Wallace's Corner

A socialist perspective on today's events

The OAS Protest - Lessons to be learned

9 June 2000

The whiffs of pepper spray have cleared, the concrete barriers and fencing has been removed and the riot police disengaged as the city of Windsor, Ontario resumes "normalcy" once again after the convention of foreign ministers known as the Organization of American States.

The OAS meeting drew a lot of attention as city council members looked to it to bring in the big bucks for tourism and making Windsor a "player" in the "major leagues" (in the words of Windsor Mayor Mike Hurst).

The prelude to the event was a media barrage of fear mongering on the part of city politicians that they would not tolerate "another Seattle" with any of those who wished to protest against the OAS (a reference to the rioting against the World Trade Organization last year).

Community groups, students and so-called "affinity groups" decided to make the OAS a target of protest, to expose human rights abuses, issues of poverty, child labour, environmental destruction in OAS member states. These groups, often composed of students, declared they would shut down the OAS proceedings.

The trade union movement agenda was to speak to the weaknesses of the OAS, to talk about the hypocrisy of its political leadership, and to tie the issues of social concern to that of free trade economics.

Nearing the day of planned protest Windsor resembled an armed camp. Concrete barricades were raised. Security checkpoints were maintained, businesses asked to board up store front windows. Plainclothes police walked in clumps down city streets. Others maintained watch on city buildings. Helicopters hovered looking for potential protest. The Canada-U.S. border was under heavy surveillance. RCMP agents showed up on the door of local political activists to query them about their involvement with the protest. Groups were "monitored" with any comment about self-defense against police brutality to be considered as promoting violent confrontation.

On the day of the protest 2,000 police (local, Ontario Provincial Police, and RCMP) gathered in full riot gear, armed with mace, pepper spray and guns. On the other side of the barricades an amalgamation of 3,000 trade unionists, community group activists and students.

During the march around the OAS conference headquarters RCMP indiscriminately pepper sprayed protestors because one small group of protestors tried to erect a banner on fencing. That children, retirees and those in wheelchairs were nearby was no concern to the security forces.

In another instance a group of students peacefully sat down in front of a van carrying OAS participants to the site. The group was quickly surrounded by a phalanx of RCMP. Without warning the group was doused with pepper spray and hauled off in choke holds to be arrested. It was a brutal and needless action on the part of the police.

After five hours the main protest was over.

What was accomplished?

On the positive side, 3,000 people rallied with some very real concerns about what they see around them. They are fed up with empty promises, with lies and distortions and hypocrisy of various capitalist governments.

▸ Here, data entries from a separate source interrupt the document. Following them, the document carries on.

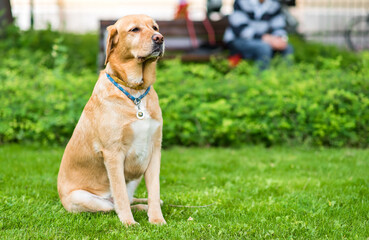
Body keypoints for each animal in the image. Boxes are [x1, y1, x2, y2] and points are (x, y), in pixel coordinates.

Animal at [56, 14, 165, 225]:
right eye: (134, 29)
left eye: (155, 27)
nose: (160, 38)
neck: (135, 93)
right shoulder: (113, 153)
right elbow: (120, 194)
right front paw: (129, 223)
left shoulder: (155, 149)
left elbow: (154, 191)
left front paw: (157, 219)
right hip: (84, 198)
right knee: (113, 205)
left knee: (131, 199)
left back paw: (144, 205)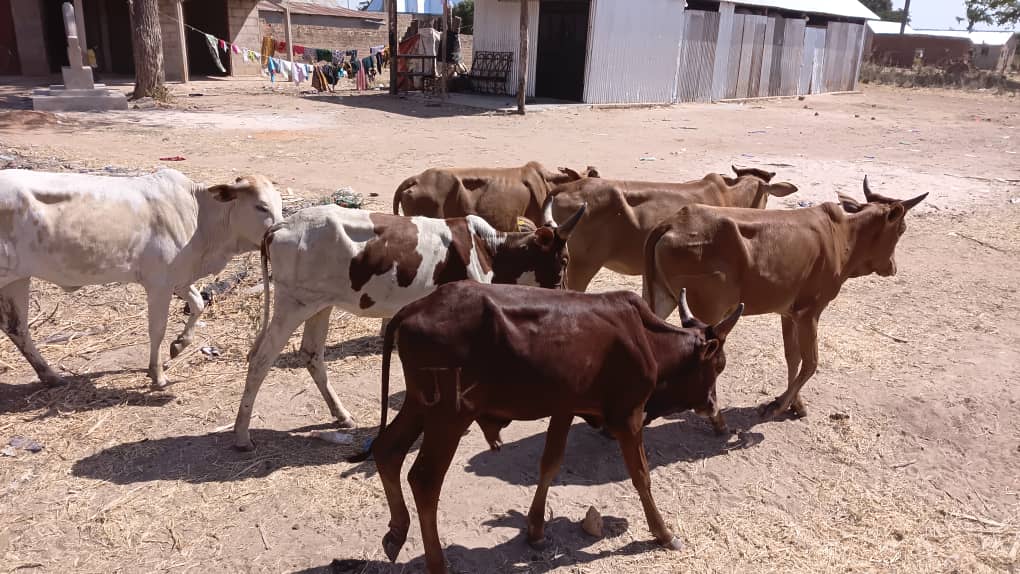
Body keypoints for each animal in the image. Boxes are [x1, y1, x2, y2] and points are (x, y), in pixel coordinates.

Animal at [0, 169, 282, 388]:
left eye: (280, 204)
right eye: (260, 206)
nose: (277, 236)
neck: (201, 217)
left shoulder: (179, 278)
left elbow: (198, 304)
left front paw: (178, 345)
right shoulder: (159, 284)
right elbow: (157, 329)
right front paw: (157, 374)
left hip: (18, 279)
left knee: (17, 327)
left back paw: (49, 375)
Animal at [232, 203, 587, 451]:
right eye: (564, 260)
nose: (568, 295)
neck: (487, 249)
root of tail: (281, 225)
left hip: (320, 305)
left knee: (310, 354)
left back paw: (341, 415)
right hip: (293, 305)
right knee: (261, 360)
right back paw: (241, 435)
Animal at [352, 282, 743, 574]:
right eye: (719, 364)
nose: (712, 405)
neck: (646, 338)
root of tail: (414, 308)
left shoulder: (565, 407)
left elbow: (550, 464)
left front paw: (536, 530)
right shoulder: (629, 417)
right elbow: (641, 476)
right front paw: (663, 533)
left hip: (420, 404)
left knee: (388, 450)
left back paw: (396, 532)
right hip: (449, 415)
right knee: (424, 480)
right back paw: (436, 562)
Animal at [643, 177, 926, 420]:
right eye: (901, 228)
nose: (892, 267)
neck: (842, 236)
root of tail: (670, 223)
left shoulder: (788, 313)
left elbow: (793, 358)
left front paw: (795, 404)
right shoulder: (810, 312)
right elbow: (811, 362)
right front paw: (778, 405)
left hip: (661, 296)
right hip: (705, 310)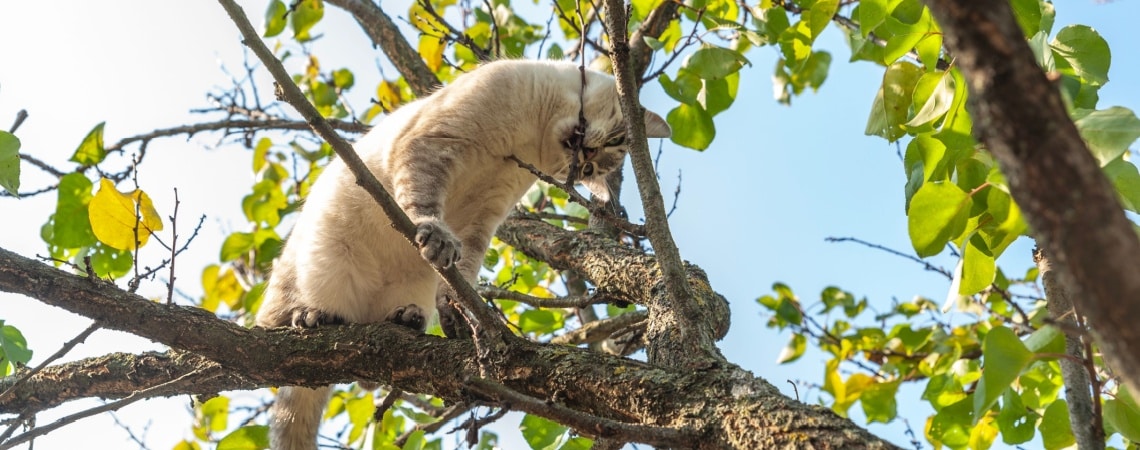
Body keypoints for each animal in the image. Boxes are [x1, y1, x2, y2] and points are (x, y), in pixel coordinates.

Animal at [254, 59, 665, 450]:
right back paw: (312, 317)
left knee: (367, 377)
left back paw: (405, 319)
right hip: (325, 259)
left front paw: (458, 315)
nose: (587, 157)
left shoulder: (482, 218)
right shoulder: (433, 146)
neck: (528, 134)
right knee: (275, 324)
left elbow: (462, 275)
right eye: (616, 139)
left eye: (590, 169)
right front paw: (436, 238)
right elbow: (423, 206)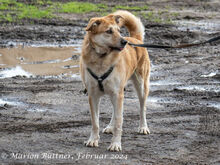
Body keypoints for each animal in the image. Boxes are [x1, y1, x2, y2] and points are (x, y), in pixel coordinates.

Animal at [80, 10, 150, 151]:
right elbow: (95, 121)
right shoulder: (93, 95)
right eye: (109, 31)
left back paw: (143, 127)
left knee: (142, 108)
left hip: (141, 86)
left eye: (118, 30)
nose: (124, 42)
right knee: (114, 109)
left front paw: (116, 144)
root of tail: (135, 38)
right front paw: (93, 140)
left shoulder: (118, 94)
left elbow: (119, 120)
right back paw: (110, 126)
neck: (101, 58)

The demonstrators who believed that the forces of the Canadian state would not attack peaceful protestors had their eyes opened. The preparations on the part of Canadian federal government officials and security forces was not about controlling potential violence, it was about the suppression of dissent. Criticism would not be tolerated.

Student activists did raise the nature of the OAS as a capitalist institution. Despite its boasts that it speaks to social issues, to democracy, the OAS role appeared as the fancy glaze on the capitalist cake that includes the World Trade Organization and the International Monetary Fund.

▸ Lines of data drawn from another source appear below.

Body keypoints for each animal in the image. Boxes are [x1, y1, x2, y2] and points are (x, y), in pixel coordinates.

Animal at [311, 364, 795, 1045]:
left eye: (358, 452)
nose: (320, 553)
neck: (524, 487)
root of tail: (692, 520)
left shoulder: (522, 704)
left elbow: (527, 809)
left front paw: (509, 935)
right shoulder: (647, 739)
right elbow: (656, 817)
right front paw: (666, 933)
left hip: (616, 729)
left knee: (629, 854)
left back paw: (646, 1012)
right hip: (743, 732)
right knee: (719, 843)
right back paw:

One could not help but admire the many young activists who were willing to engage in civil disobedience to "make a statement". But herein lies the weakness.

It is not enough to be "anti-capitalist".

The message of many of the protestors was confusing. Some argued that the OAS should thoroughly engage in practising the United Nations Declaration of Human Rights. Others believed in throwing more money into alleviating poverty and called for governments to redistribute wealth. In the end, it meant supporting a kind of "capitalism with a human face". Hardly anti-capitalist.

Because massive educational work was not done with the public the message of those wishing to practice civil disobedience was lost as the focus of political debate became the very act of disobedience, not the reason for it. Furthermore, the danger is that such tactics, unless practiced en masse and with incredible discipline, can be considered elitist putting those working class demonstrators who do not necessarily support such actions at risk from indiscriminate police retaliation.

The OAS is a capitalist-tied institution created by, and for, capitalist states with a capitalist agenda. Disrupting and stopping OAS meetings or even calling to reform the OAS will not stop or reform capitalism, nor will it change the inherent abuses of capitalism because it is a system grounded upon the very exploitation of the working class.

That is why I say to the dissenters, to the protestors, examine Socialism. Help us engage in the very real work of winning over people, to learning and educating them, in battling the lies and hypocrisy in a very real and tangible way. The real battlefront is not in individual acts of civil disobedience but in engaging the minds of the vast majority of the working class. It's in building a real movement for a very real alternative - Socialism.